--- Selected text Enclosed Below ---

Ben Aris in Moscow -
It was easily the most anticipated retail event of the year. After eight years of renovation, the Soviet-era shopping legend reopened its doors to the public on March 31. Detski Mir (Children's World) is the largest toy store in Europe and every Russian kid's dream – Santa's Grotto merged with the Hansel and Gretel witch's house, covered in powdered sugar and wrapped in golden paper with a huge bow on top.
The store has a special place in the hearts of Russians since it opened in 1957. During the shortages of the Brezhnev-era, the queue around the enormous building that stands on Lubyanka square in central Moscow could wind around the building up to eight times. Parents would literally stand for days in the queue to get something special for their children.
In the early days of Boris Yeltsin's Russia the store was a magnet for the first rash of ambitious traders and the obvious premium retail forum in Moscow to showcase the latest imported wares. In 1993 Cadillacs and Humvees stood incongruously in the main hall between the shelves of teddy bears and Christmas baubles, supplied by Trinity Motors, one of the first companies set up by David Iakobachvili and his partners, who went on to found the juice and dairy giant Wimm-Bill-Dann that was sold to Pepsi Co for a reported $3.8bn in 2010.
Even during the chaos and hardship of economic collapse and hyperinflation of the 1990s Detski Mir always felt like a refuge from the storm, with wide-eyed children wandering the aisles that were overflowing with delights, clutching the distinctive and much loved Soviet-era ice cream in a waffle cup.
Toy story 2
The ice cream cups were back for the grand reopening of the store on March 31, handed out for free by the same white-coated babushki that have always held this job. A select audience were let in early to listen to speeches from Moscow's all-powerful mayor, Sergei Sobyanin, and the CEO of VTB Group, Andrei Kostin, whose bank took over ownership of the store after the previous owner Sistema Hals went bust in the 2008 crisis.
"Crises come and go, but we will always have our children and we do more for them than anyone else in the world," said Kostin, who has at least five children of his own and was surrounded by a crowd of kids that rushed forward at the appointed time to press a big white bottom to start the famous Detski World clock on the back wall of the main foyer.

--- End of Enclosed Selected text ---
--- Available data Enclosed Below ---

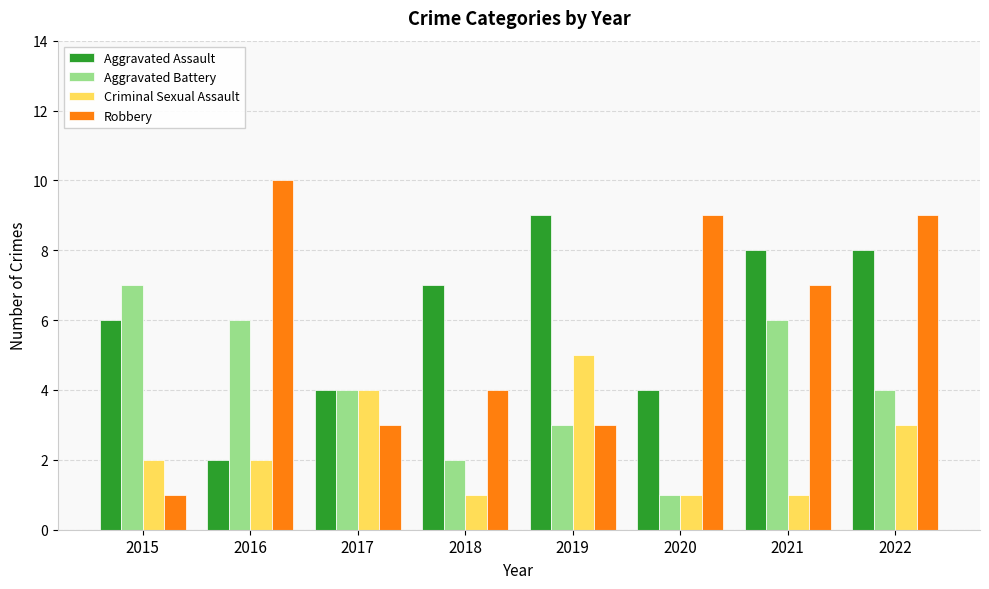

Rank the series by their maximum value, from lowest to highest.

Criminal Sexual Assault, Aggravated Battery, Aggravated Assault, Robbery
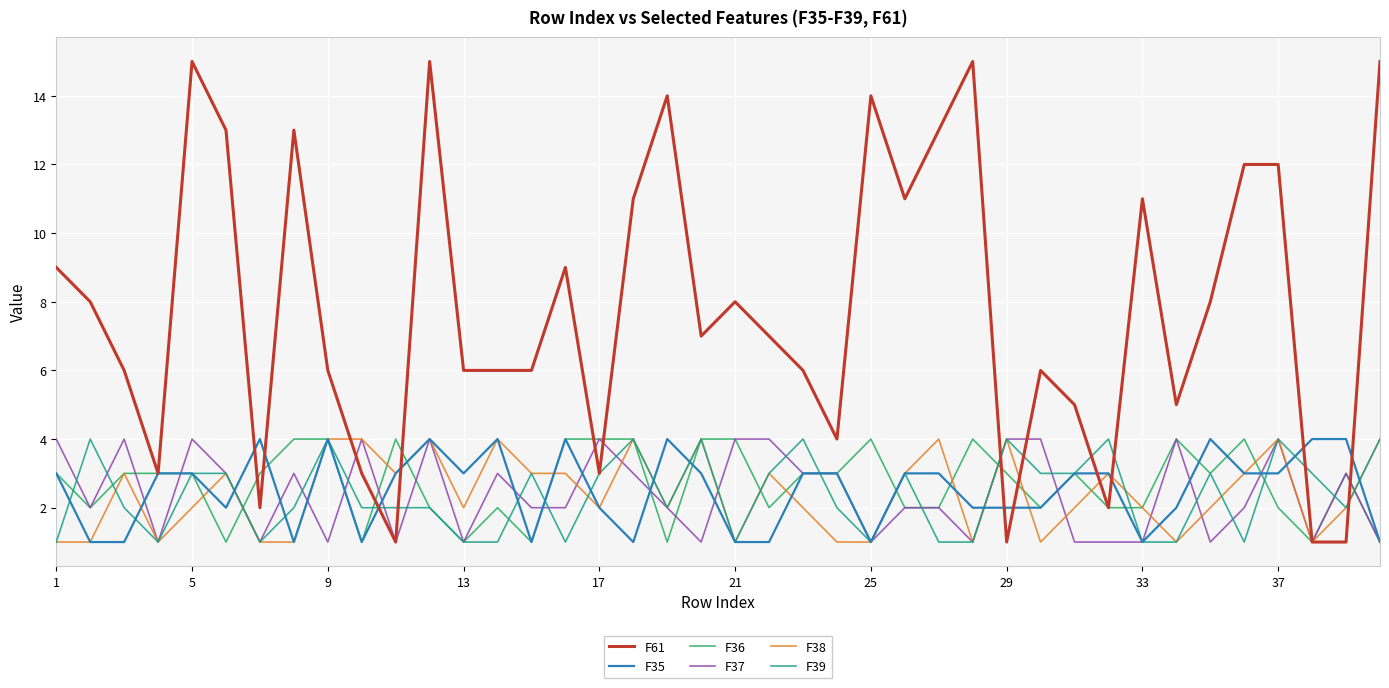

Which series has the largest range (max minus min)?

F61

--- End of Enclosed Available data ---
--- Available data Enclosed Below ---

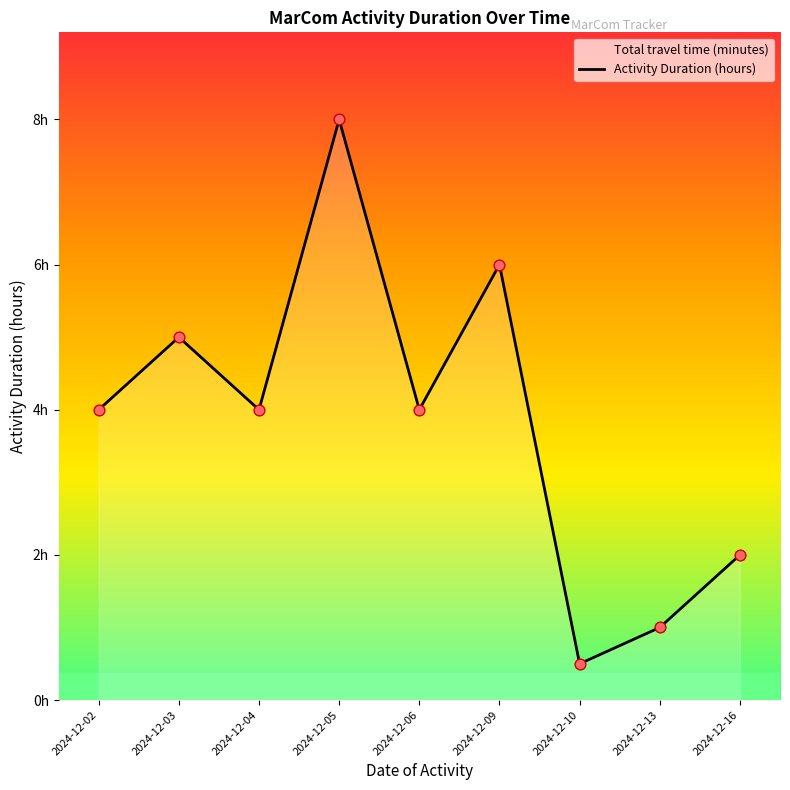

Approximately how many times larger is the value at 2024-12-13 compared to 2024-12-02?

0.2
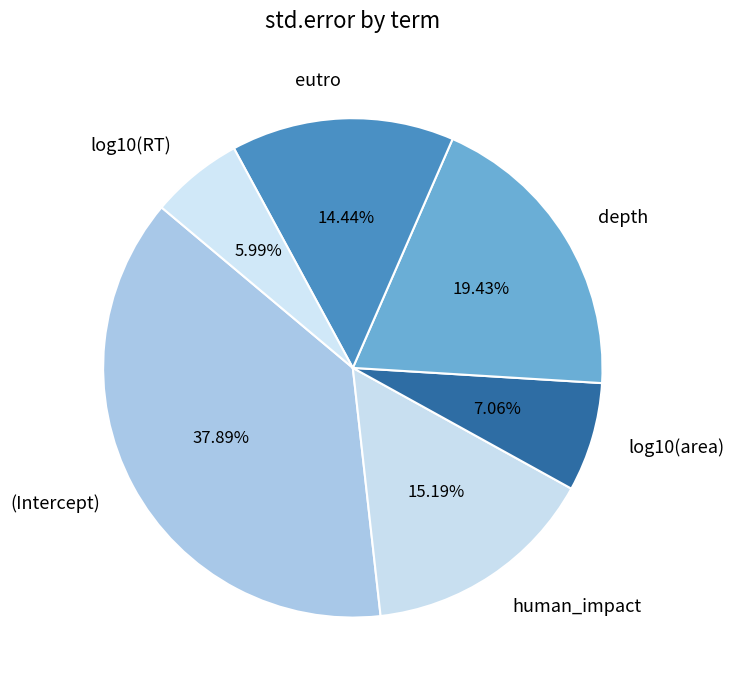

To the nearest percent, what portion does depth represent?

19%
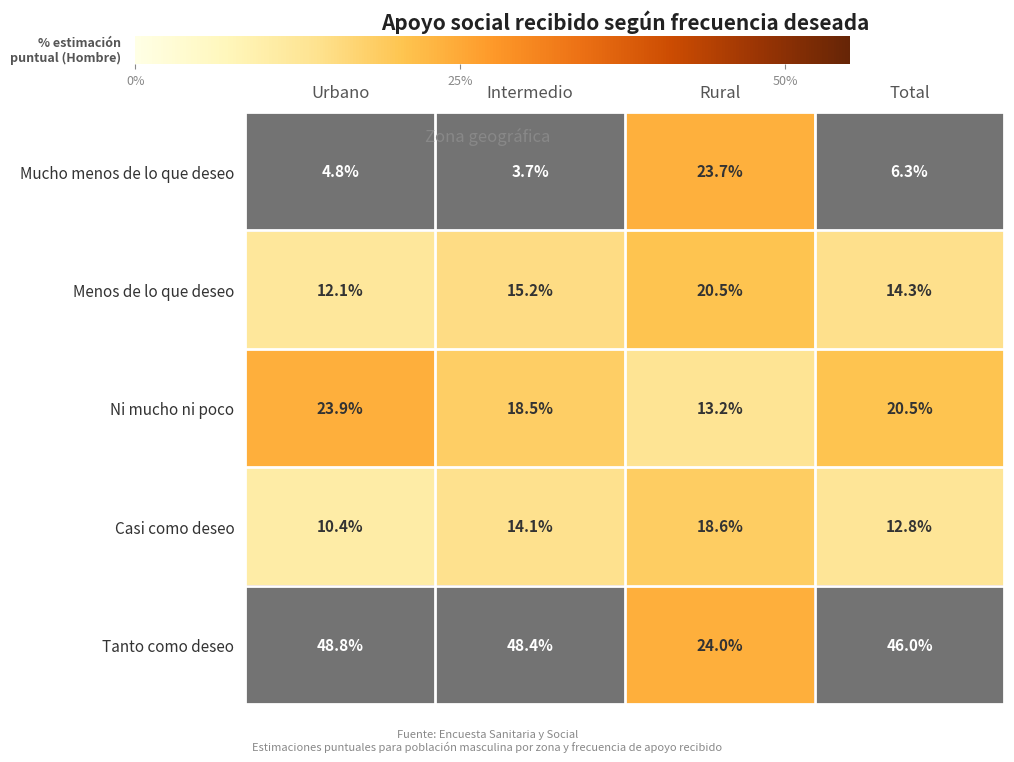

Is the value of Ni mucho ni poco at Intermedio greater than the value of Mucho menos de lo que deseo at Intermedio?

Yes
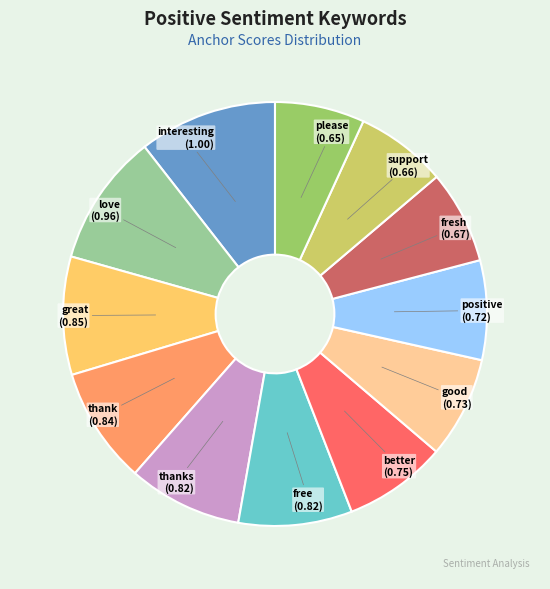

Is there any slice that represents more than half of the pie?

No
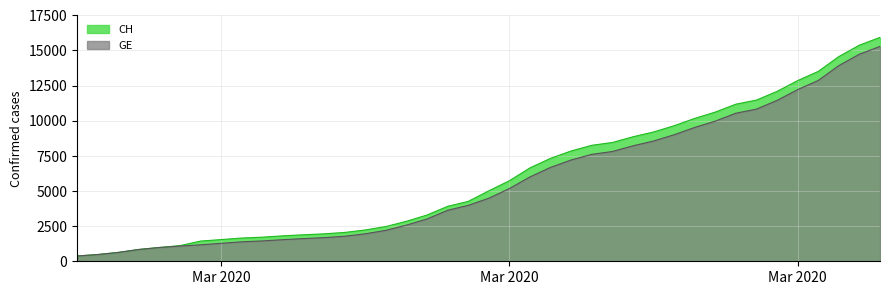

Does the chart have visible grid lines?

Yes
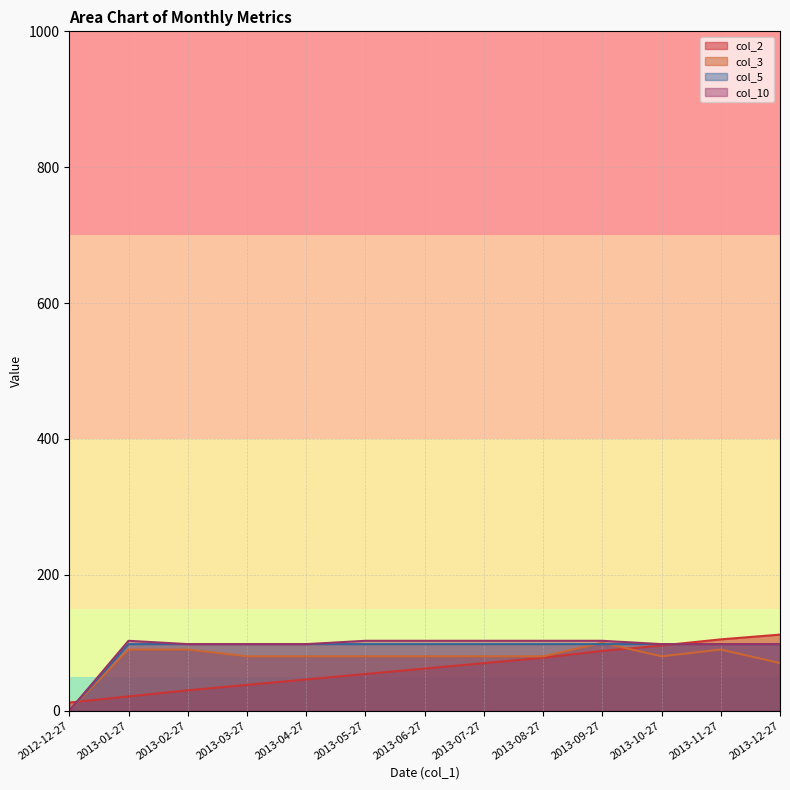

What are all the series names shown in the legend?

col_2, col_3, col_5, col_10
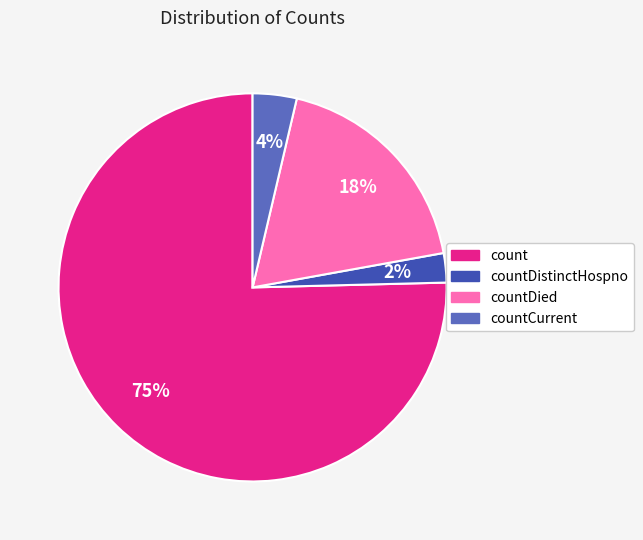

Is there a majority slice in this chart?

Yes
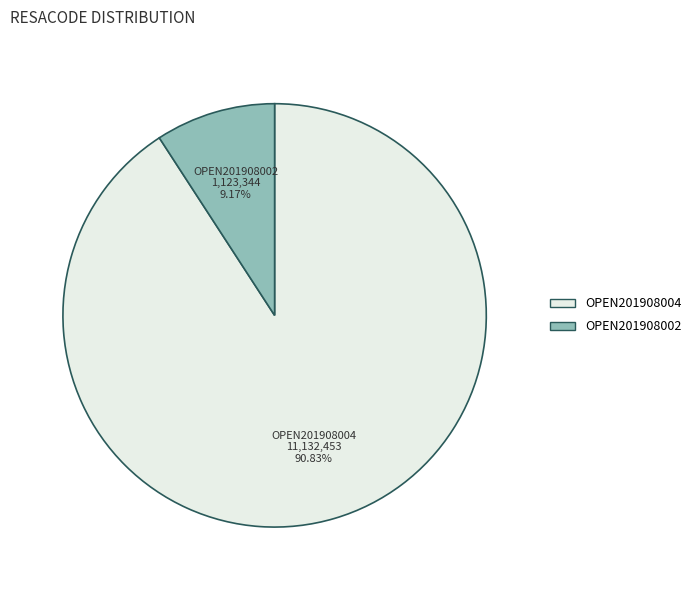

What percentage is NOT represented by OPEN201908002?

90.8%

--- End of Enclosed Available data ---
--- Available data Enclosed Below ---

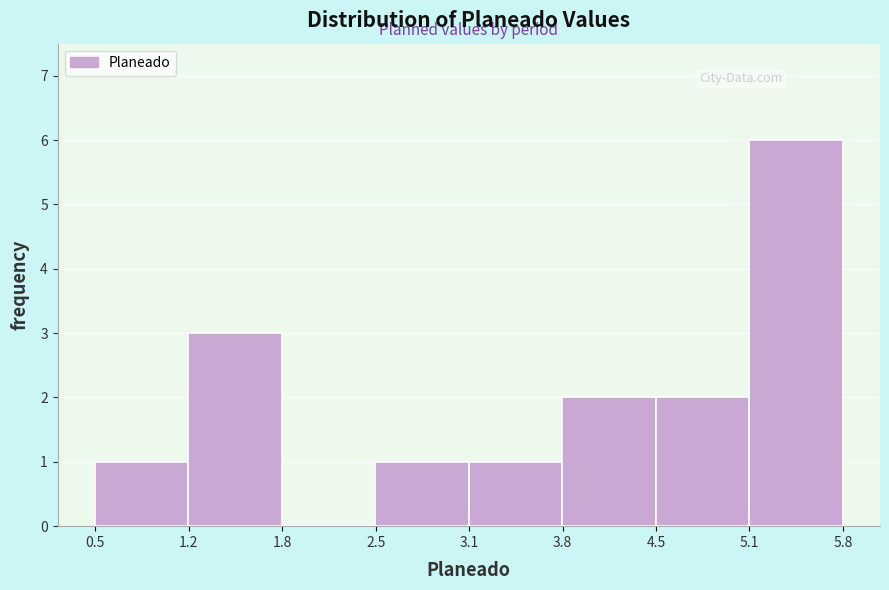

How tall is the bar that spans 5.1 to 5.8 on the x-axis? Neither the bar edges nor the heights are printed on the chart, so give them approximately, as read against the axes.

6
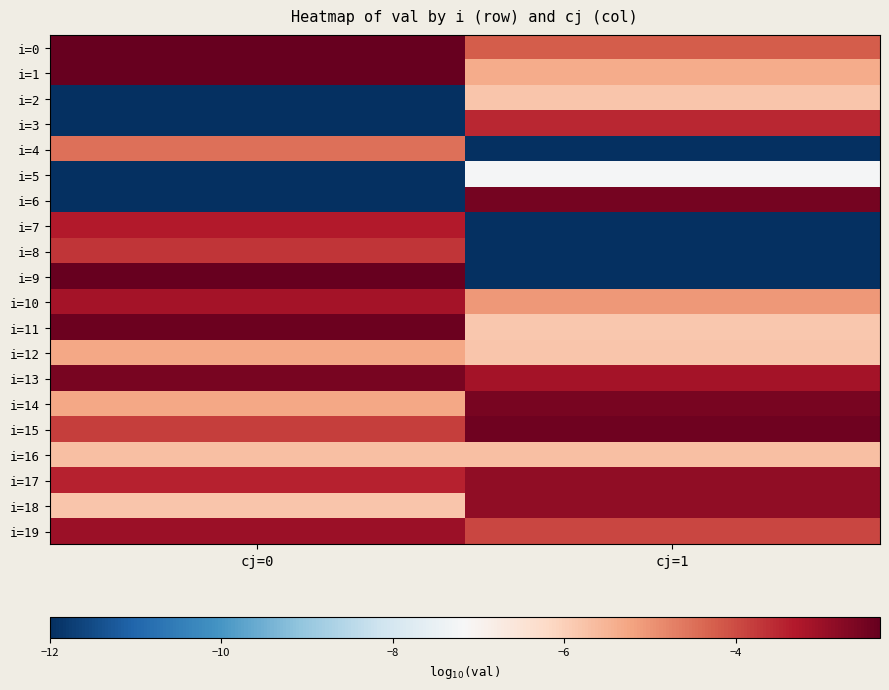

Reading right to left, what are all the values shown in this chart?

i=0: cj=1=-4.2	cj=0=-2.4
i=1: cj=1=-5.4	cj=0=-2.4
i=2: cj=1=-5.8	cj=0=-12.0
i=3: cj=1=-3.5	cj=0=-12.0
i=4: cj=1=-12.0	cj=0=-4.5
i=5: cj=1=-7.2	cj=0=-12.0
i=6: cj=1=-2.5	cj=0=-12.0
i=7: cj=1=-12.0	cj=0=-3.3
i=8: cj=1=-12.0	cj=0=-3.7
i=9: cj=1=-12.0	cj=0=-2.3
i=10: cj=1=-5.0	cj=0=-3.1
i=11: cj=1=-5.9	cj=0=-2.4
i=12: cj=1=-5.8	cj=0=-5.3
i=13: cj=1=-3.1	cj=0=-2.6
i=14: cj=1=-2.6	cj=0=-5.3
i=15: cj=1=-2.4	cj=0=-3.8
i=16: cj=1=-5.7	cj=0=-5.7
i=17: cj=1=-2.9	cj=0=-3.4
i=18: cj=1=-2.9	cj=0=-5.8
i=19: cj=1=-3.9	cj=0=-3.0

--- End of Enclosed Available data ---

▶ Questions to answer:
(a) Using the article on Detski Mir, answer:
(i) In what year did the store first open?
(ii) Which company supplied the Cadillacs and Humvees displayed in the main hall in 1993?
(iii) Which previous owner of the store went bust in the 2008 crisis?
(b) List every company named in the article on Detski Mir, not counting the store itself.
(c) According to the article on Detski Mir, why did parents stand in the queue for days during the Brezhnev era?
Rely solely on the article on Detski Mir for your answers.

▶ Results in order:
(a)
(i) 1957
(ii) Trinity Motors
(iii) Sistema Hals

(b) Trinity Motors, Wimm-Bill-Dann, Pepsi Co, VTB Group, Sistema Hals

(c) During the shortages of the Brezhnev era, parents waited in the queue for days to get something special for their children.